WHAT TO WORK ON ::
1 > Quote the text about the Weathermatic camera word for word, starting at "Where it mattered, though, the" and ending at "of the Anti-Leica.".
2 > Pick up the account of taking the Weathermatic camera through the Kurobe gorge after its final sentence, and write what comes next.

Segment Start: EXCERPTED TEXT

In the event, the river let us off lightly - there was no need to surf or dive. In just two days, we made it all the way through the Kurobe’s “inner corridor” to the hut in Yakushi-sawa. Perhaps we relaxed too much. On the second day, I tripped over in a boulder field, falling on top of the camera. The Weathermatic wasn’t even scratched; it was my ribs that came away with contusions.
But can this yellow brick actually take pictures? Eccentrically, the camera works only with two film speeds – ASA 100 or 400. I opted for 400-speed Fuji slide film, as river gorges can be dark and gloomy. Alas, the Provia proved a touch too fast in brightly lit places, where some pictures came out overexposed.
Where it mattered, though, the Weathermatic’s metering was spot on. The photo above shows Sawa Control moving pack-awash through a deep channel. Note how the film manages to capture the shadowed foreground without getting completely burned out by the sunlit rocks behind. That’s a trick that digital sensors still struggle to emulate.
Sharpness, said Henri Cartier-Bresson, is a bourgeois concept. Weathermatic users are compelled to agree. In anything less than the brightest light, this lens is what Ansel Adams would call a fuzzy-wuzzy. It harasses the light a little as it passes by; its zones of confusion would extend beyond the planet Pluto. It is, in short, an optic of the Anti-Leica.
Does it matter, though? To my mind, the unsharp image (right) does honour to the way that the late-afternoon light shimmered off the river as we worked our way towards that first day’s bivouac site. On the other hand, National Geographic is never going to beat a path to your door if you use a Weathermatic.

Segment End: EXCERPTED TEXT
Segment Start: INPUT DATA

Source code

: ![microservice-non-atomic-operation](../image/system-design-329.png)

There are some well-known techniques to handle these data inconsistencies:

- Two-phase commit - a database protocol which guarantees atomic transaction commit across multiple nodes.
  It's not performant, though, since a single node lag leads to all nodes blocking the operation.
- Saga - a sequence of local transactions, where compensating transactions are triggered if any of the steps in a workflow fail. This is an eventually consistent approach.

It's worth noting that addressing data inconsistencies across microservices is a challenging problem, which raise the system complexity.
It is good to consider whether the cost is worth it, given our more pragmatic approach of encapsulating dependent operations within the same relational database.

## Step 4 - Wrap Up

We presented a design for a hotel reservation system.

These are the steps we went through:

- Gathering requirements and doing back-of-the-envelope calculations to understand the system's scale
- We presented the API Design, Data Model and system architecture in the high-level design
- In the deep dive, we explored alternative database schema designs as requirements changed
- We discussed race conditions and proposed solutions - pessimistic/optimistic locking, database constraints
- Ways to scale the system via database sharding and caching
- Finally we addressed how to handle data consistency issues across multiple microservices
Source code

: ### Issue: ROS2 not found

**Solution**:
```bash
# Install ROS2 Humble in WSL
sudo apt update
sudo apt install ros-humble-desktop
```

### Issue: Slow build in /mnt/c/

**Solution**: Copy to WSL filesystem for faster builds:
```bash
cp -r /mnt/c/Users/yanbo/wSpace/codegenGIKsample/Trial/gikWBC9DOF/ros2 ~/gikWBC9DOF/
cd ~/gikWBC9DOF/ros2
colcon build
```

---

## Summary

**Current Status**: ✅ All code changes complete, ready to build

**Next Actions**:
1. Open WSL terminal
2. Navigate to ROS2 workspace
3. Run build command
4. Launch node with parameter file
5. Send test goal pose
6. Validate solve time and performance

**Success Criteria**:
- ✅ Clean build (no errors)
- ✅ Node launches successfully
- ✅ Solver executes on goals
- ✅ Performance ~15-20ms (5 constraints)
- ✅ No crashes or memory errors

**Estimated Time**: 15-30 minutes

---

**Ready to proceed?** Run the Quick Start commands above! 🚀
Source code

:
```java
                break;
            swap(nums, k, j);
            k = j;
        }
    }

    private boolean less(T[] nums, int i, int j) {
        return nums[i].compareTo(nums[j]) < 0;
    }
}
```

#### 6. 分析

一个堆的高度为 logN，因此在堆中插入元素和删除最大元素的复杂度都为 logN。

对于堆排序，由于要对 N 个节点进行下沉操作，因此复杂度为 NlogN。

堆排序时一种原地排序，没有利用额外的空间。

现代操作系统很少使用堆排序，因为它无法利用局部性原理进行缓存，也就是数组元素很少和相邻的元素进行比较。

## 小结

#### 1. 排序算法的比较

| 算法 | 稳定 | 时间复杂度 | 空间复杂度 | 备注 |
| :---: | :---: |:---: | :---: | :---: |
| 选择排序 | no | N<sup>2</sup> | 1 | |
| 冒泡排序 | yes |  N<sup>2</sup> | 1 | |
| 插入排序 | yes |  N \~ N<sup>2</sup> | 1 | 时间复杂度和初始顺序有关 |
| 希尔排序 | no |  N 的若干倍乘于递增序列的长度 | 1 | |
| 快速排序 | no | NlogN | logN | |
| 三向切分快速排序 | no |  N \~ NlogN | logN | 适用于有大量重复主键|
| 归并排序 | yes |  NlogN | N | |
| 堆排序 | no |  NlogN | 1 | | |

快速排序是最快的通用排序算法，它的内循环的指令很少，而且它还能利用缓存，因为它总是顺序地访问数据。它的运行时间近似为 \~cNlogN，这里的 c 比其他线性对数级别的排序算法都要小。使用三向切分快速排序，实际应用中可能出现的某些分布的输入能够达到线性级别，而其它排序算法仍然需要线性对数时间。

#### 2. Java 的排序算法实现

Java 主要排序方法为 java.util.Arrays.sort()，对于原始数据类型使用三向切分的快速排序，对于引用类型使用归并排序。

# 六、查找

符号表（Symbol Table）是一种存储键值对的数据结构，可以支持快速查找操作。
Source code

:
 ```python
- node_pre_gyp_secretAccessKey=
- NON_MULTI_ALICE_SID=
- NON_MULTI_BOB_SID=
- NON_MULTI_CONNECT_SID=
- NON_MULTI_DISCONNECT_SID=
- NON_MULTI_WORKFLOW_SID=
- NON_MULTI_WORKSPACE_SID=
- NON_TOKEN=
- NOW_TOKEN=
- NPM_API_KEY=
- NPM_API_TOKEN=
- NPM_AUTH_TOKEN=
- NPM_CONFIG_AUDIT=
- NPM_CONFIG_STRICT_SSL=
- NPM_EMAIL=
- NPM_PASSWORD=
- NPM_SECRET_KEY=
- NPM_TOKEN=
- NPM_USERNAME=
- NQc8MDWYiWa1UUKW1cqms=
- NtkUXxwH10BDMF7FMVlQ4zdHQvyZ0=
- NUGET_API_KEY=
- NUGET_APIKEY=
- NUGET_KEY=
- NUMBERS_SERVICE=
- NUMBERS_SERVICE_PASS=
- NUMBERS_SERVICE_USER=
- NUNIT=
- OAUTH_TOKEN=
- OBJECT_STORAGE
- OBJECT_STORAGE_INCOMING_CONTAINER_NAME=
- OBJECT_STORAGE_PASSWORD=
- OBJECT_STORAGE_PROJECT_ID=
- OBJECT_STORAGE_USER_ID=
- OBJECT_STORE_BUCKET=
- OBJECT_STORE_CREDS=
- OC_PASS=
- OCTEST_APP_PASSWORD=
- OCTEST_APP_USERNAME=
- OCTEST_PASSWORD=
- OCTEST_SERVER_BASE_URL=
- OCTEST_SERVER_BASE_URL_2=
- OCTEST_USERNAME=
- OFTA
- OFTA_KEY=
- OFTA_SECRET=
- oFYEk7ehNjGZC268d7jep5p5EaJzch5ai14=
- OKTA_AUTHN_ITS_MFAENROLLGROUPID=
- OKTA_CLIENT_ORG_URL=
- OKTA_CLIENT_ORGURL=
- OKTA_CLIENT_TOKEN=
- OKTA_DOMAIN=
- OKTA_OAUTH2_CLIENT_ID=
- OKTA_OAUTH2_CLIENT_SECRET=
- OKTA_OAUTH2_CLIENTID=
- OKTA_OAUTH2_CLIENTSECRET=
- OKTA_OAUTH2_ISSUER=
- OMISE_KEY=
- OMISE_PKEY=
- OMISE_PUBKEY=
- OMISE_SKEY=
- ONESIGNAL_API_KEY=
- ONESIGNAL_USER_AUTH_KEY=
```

Segment End: INPUT DATA

OUTPUTS BY TASK ::
1 >
Where it mattered, though, the Weathermatic’s metering was spot on. The photo above shows Sawa Control moving pack-awash through a deep channel. Note how the film manages to capture the shadowed foreground without getting completely burned out by the sunlit rocks behind. That’s a trick that digital sensors still struggle to emulate.
Sharpness, said Henri Cartier-Bresson, is a bourgeois concept. Weathermatic users are compelled to agree. In anything less than the brightest light, this lens is what Ansel Adams would call a fuzzy-wuzzy. It harasses the light a little as it passes by; its zones of confusion would extend beyond the planet Pluto. It is, in short, an optic of the Anti-Leica.

2 >
On the fourth and final day of our expedition, we went home over Washiba-dake. The camera’s metering coped well with all manner of lighting, from the pre-dawn airglow over Yari, through fogbows above the clouds, to the gloom of forest glades on the long, straggling ridge that we descended. Only the flower pictures were a bust – the autofocus couldn’t cope with close-up subjects.
After this trip, though, the crappy lens, the limited zoom (35mm or 50mm, but nothing in between), and the sketchy autofocus meant that the Weathermatic stayed at home whenever I could get away with something less robust. On our second visit to the Kurobe, three years later, I took along one of the newfangled Pentax Zoom WR90s, which had a proper zoom lens and better metering.
My last outing with the Weathermatic was a winter climb on Yatsu-ga-take. The last pitch of Sekison Ridge takes you into a steeply angled lava tube, almost like a miniature subway tunnel, except that the roof had fallen in. I was halfway up this defile when the rope came tight – we’d run out of slack, and Mike, belaying 50 metres below, couldn’t hear my shouts for him to come up.
For a moment, it looked as if an unstructured situation might develop. Jammed in my tube like a Northern Line train in the London Underground, I could move neither up (no rope) nor down (too steep). Spindrift came blasting up the tunnel, driven by a fierce cold northerly. The last piece of protection was far below. A giant chock was desperately needed, to slot into the only wide crack within reach. Unfortunately I had no such gear with me. Unless, perhaps, the camera would fit.
Before the Weathermatic could be put to this ultimate test, Mike moved up and the rope came free. So I never did find out how this most bombproof of cameras might function as a makeshift bong. No, not that kind of bong. In our day, a bong was a kind of expanded piton made of folded aluminium, specially shaped for off-width cracks. Really, is it necessary to spell out everything for the youth of today?